June 7, incidentally, is also the birthday of Ginger Isham, whom Heltz interviewed in the first installment of Williston’s filmic history. Heltz observed that the adaptation of the Isham family’s farming methods is emblematic of Williston’s evolution as a whole.
“Their story is very similar to Williston’s development, how they’ve changed in that 20 years,” Heltz said of the Isham Farm, which today produces maple syrup, corn, sunflowers and berry products. “In the last video, the Isham Farm was a dairy farm with Jersey cows. There’s one calf on the premises now. So they’ve diversified how they’re farming. It’s farming, but it’s not usually what you’d think of when you think of a Vermont farm.”

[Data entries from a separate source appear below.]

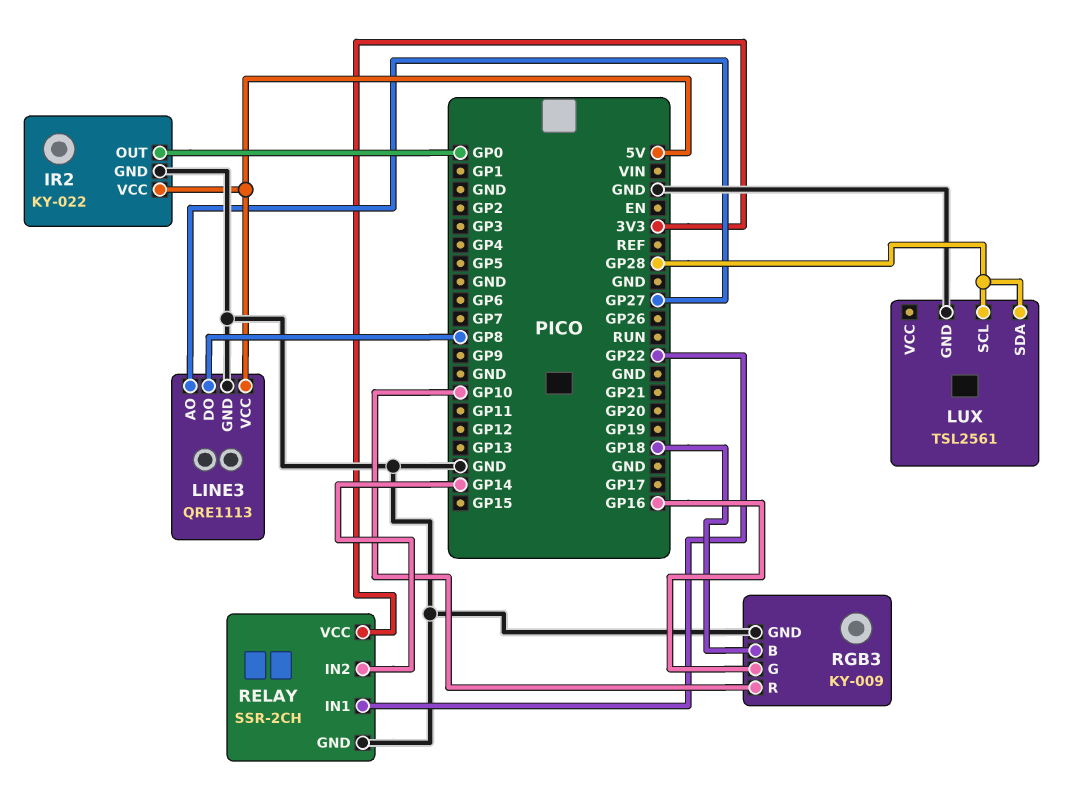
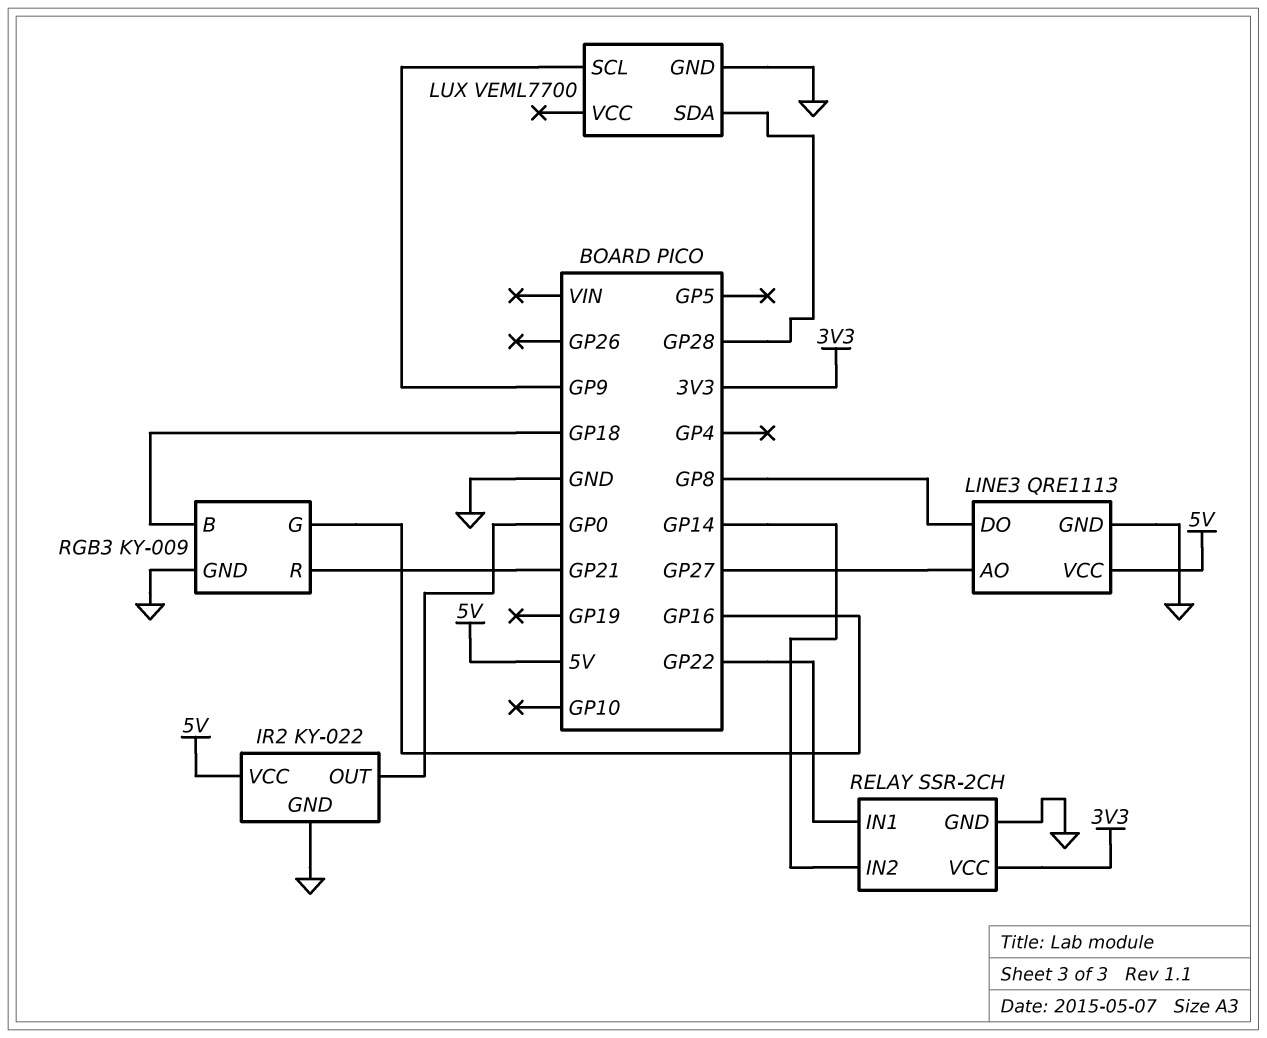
LUX: TSL2561 -> VEML7700
LUX pin SCL: GP28 -> GP9
RGB3 pin R: GP10 -> GP21

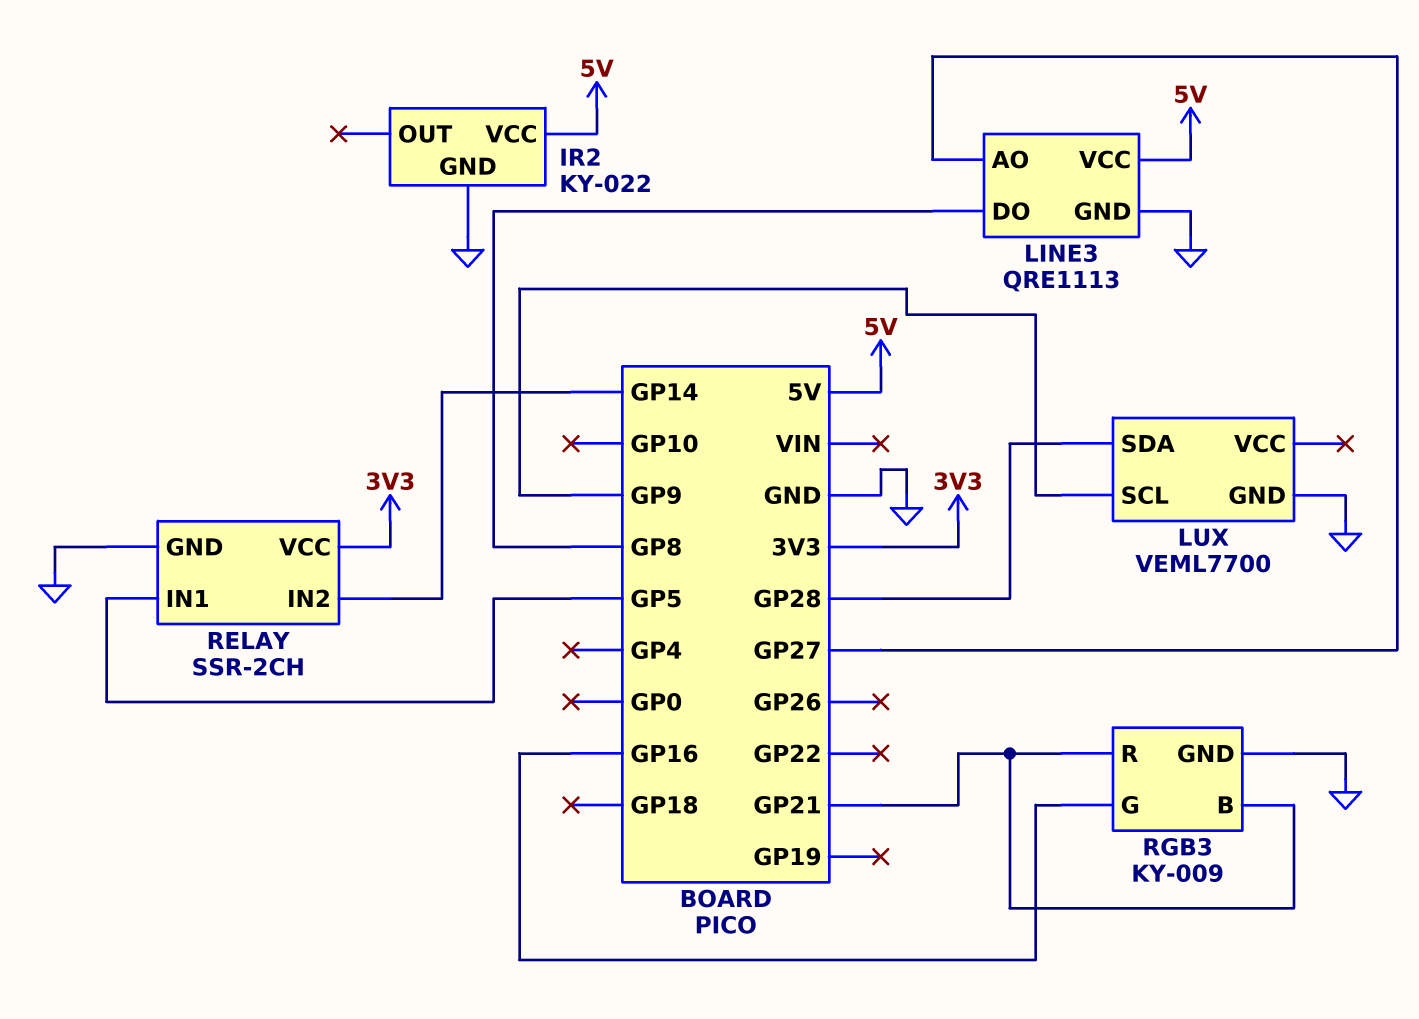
IR2 pin OUT: GP0 -> none
RELAY pin IN1: GP22 -> GP5
RGB3 pin B: GP18 -> GP21

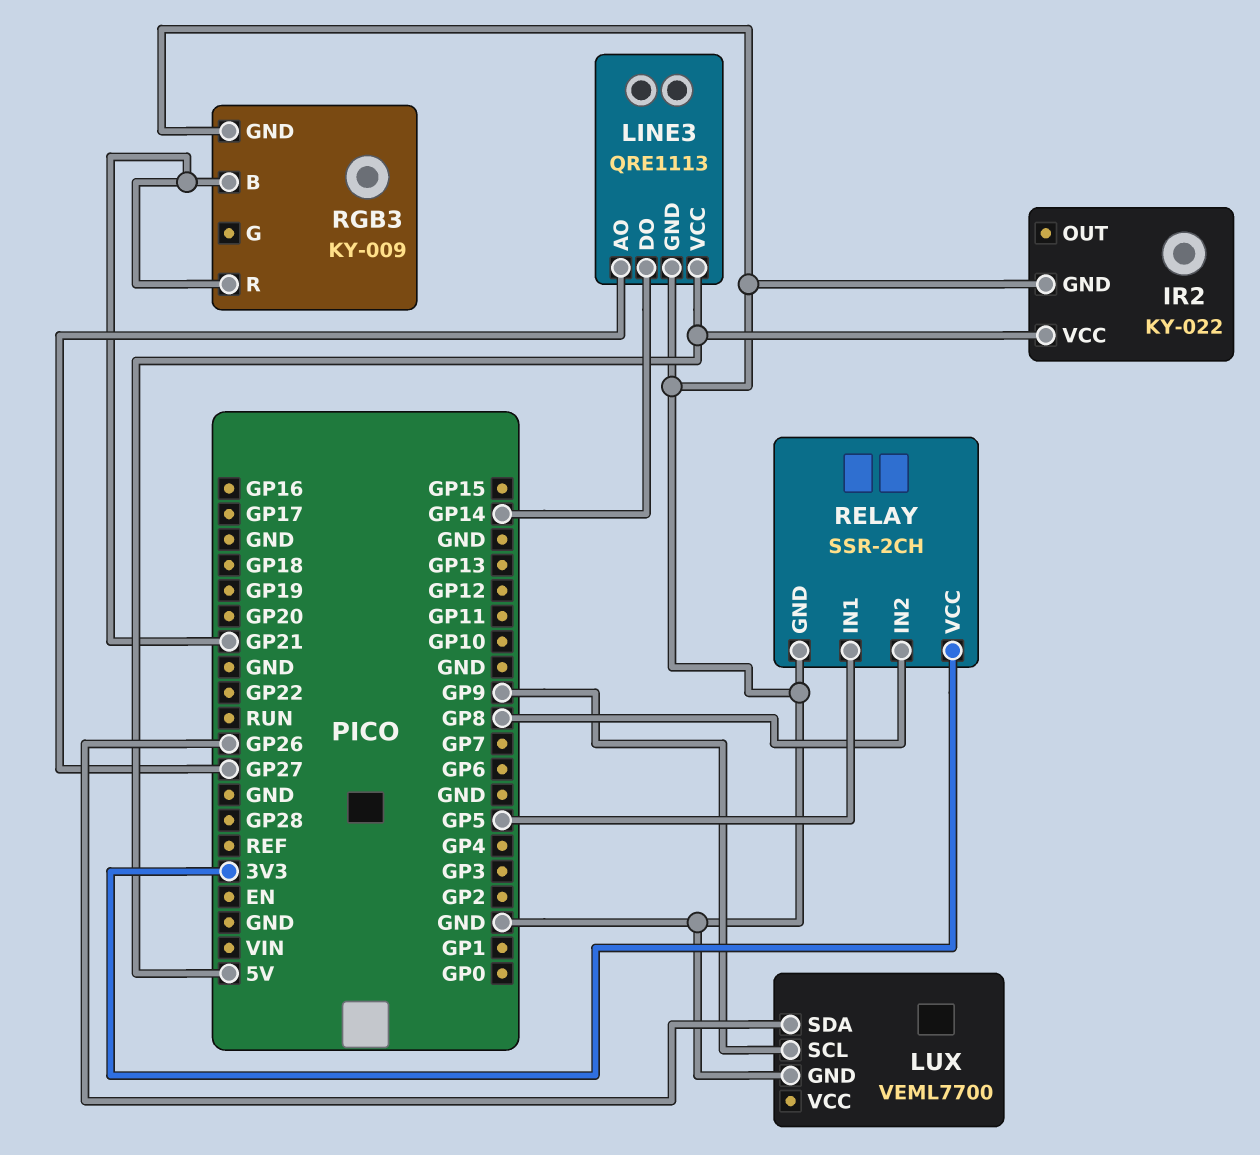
LINE3 pin DO: GP8 -> GP14
LUX pin SDA: GP28 -> GP26
RELAY pin IN2: GP14 -> GP8
RGB3 pin G: GP16 -> none

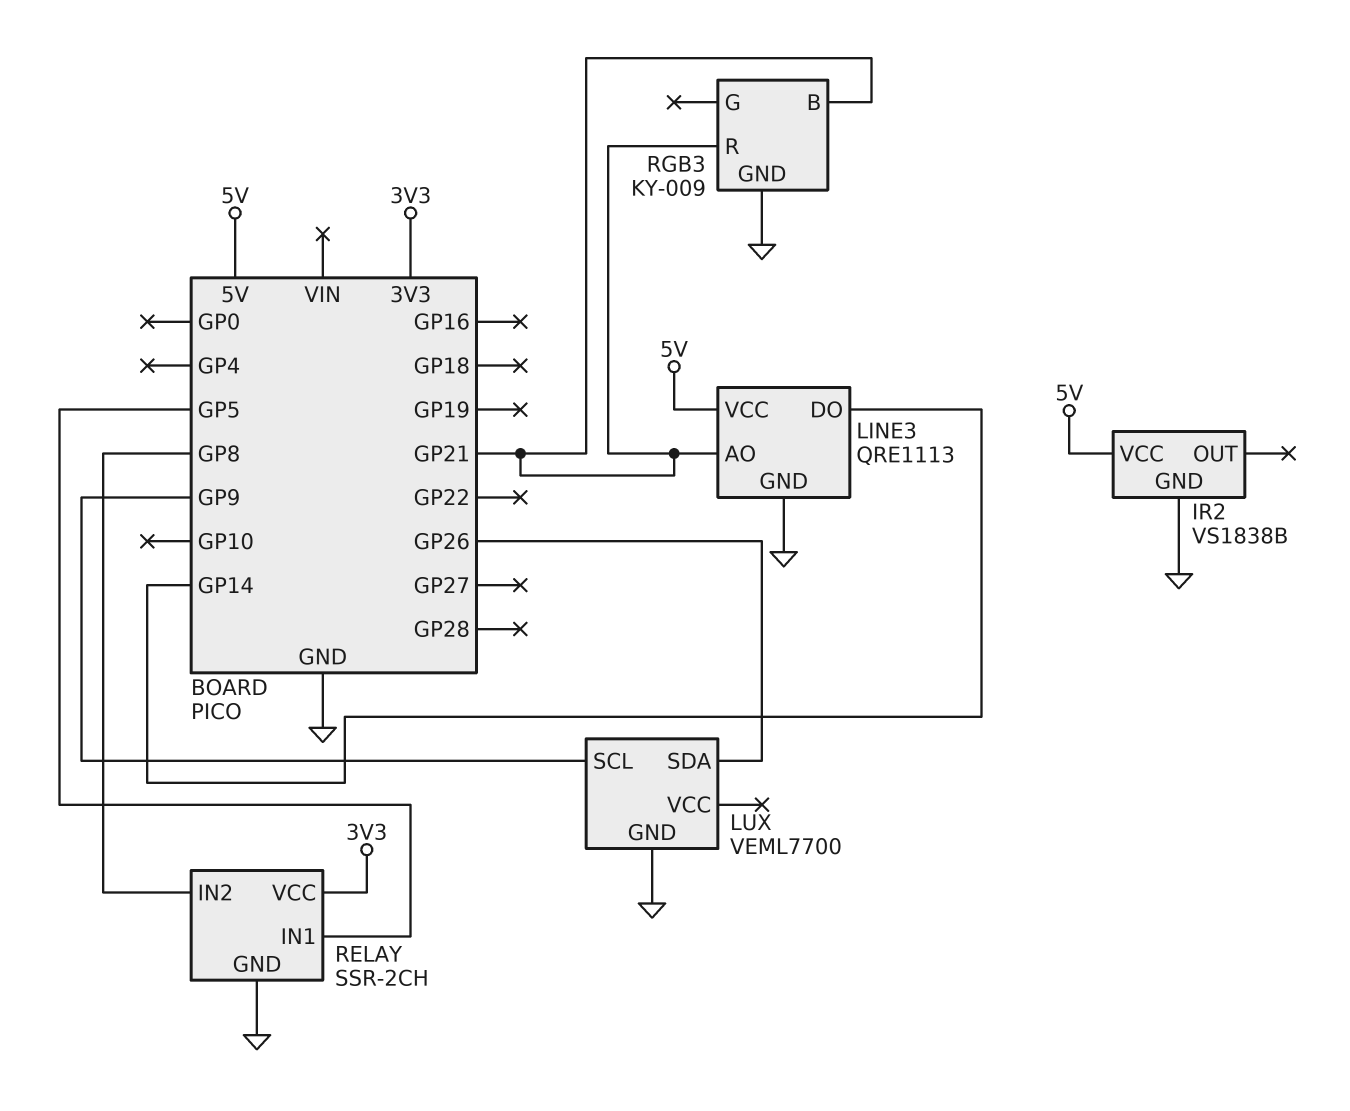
IR2: KY-022 -> VS1838B
LINE3 pin AO: GP27 -> GP21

Like the Ishams, Heltz has adapted to changing times.
The first Williston community portrait was made for $10,000 on Betacam SP, then the industry standard for video production. The updated documentary, which has a projected budget of $20,000, will be filmed in widescreen high-definition digital.
Heltz will also largely dispense with voiceover narration in favor of on-camera interviews and visual montages set to music.
“One thing I would like is for Williston musicians, if they have some music that they think might be appropriate for this film, to send it to me,” Heltz said. “I’d be more than happy to put it in and give them a credit, because there are going to be certain sections where it would be great to have some local music.”
Heltz added that he’s open to feedback from any Willistonian, whether musically inclined or not.
“If you have some stories, let us know,” Heltz said. “We’d be happy to chat.”